I don't know if he truly counts as "the founder," but Cesare Lombroso was certainly an influential early figure in (what we would now call) forensic psychology. A web search should reveal lots of informtion about him.

-- Christopher Green (christo@yorku.ca), January 21, 2004.

You'll find an interesting timeline on forensic psychology at http://www.forensicpsychology.it/primo%20numero/history%20of% 20forensic%20psychology.htm although it doesn't establish who the "founder" is. There is a chapter on forensic psychology in the handbook to general psychology http://www.josseybass.com/WileyCDA/WileyTitle/productCd- 0471383201,descCd-tableOfContents.html There is a history of Division 41, forensic psychology, in Vol. IV of Donald Dewsbury's Unification Through Division: Histories of the Divisions of the American Psychological Association (APA, 1999).

-- Hendrika Vande Kemp (hendrika@earthlink.net), January 22, 2004.

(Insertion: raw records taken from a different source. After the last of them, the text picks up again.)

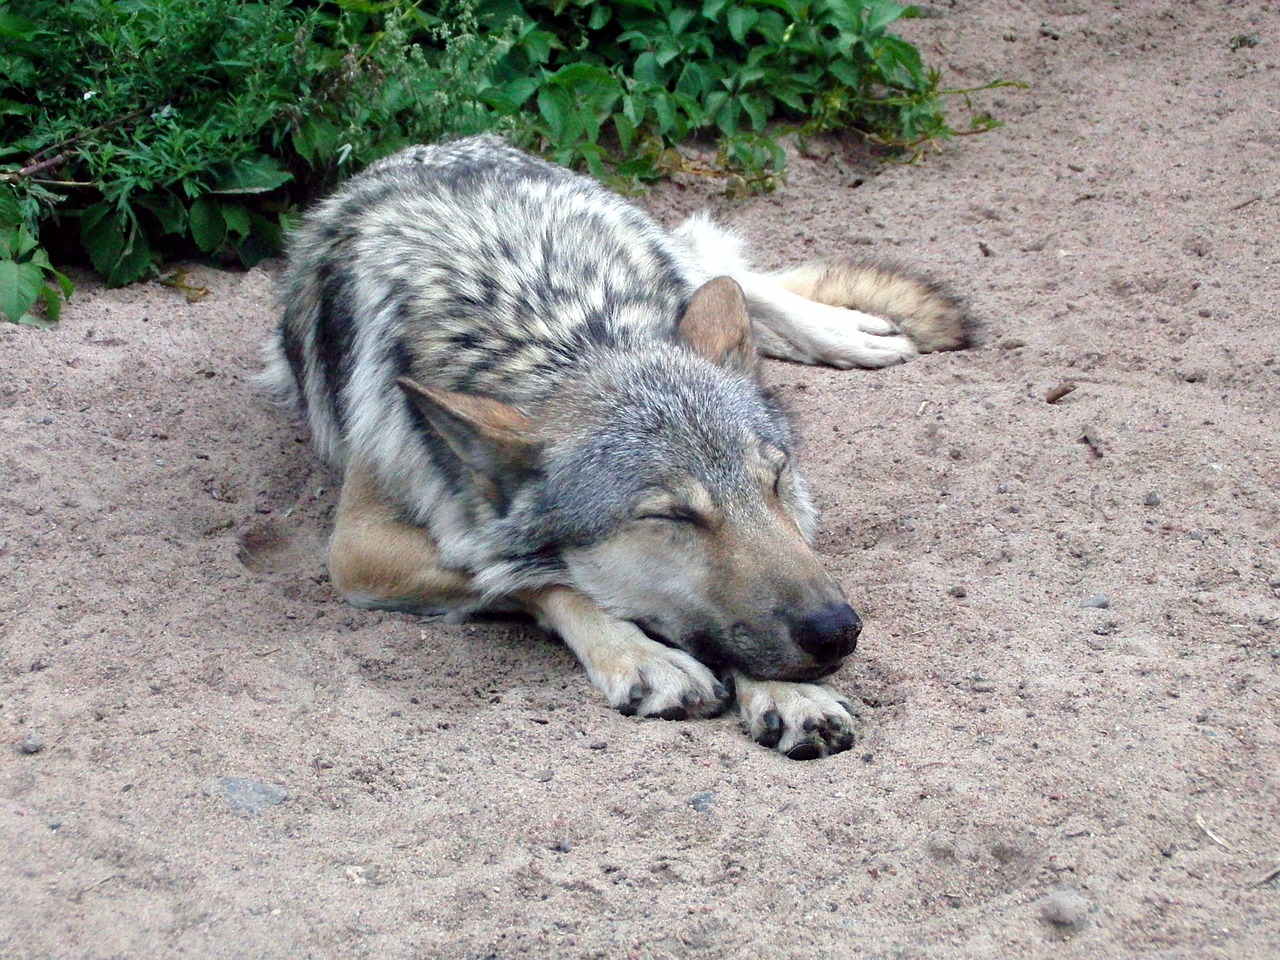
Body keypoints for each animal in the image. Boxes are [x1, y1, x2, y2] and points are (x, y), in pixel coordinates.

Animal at [262, 135, 962, 762]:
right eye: (672, 516)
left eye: (774, 481)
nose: (837, 632)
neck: (568, 332)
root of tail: (424, 148)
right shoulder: (359, 550)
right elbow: (539, 575)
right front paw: (644, 656)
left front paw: (788, 694)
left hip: (662, 243)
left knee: (726, 273)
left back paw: (852, 330)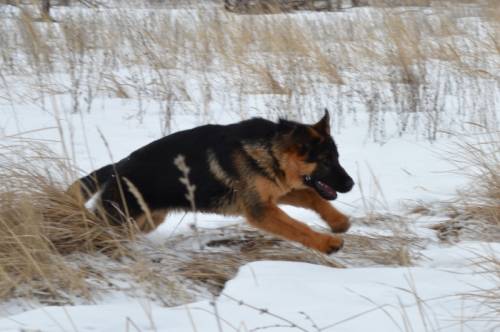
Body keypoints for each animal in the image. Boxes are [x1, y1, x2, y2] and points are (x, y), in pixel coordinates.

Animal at [67, 110, 356, 253]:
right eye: (327, 161)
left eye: (337, 158)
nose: (351, 184)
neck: (271, 149)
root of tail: (116, 167)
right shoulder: (261, 210)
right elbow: (298, 227)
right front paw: (326, 243)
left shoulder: (274, 192)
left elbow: (312, 197)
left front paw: (338, 222)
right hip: (120, 218)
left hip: (146, 220)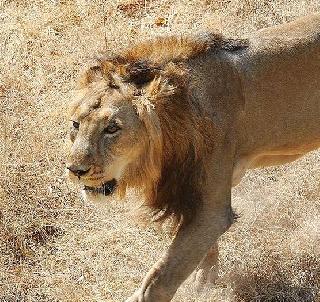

The investigation of psychological aspects of legal systems originated in the Enlightment. Particularly Cesare Beccaria's 1764 published treatise "Dei delitti e delle pene" had a profound influence on German writers like Johann Christian Gottlieb Schaumann. Schaumann is considered by many secondary sources to be the first author, who wrote a Criminal Psychology in 1792.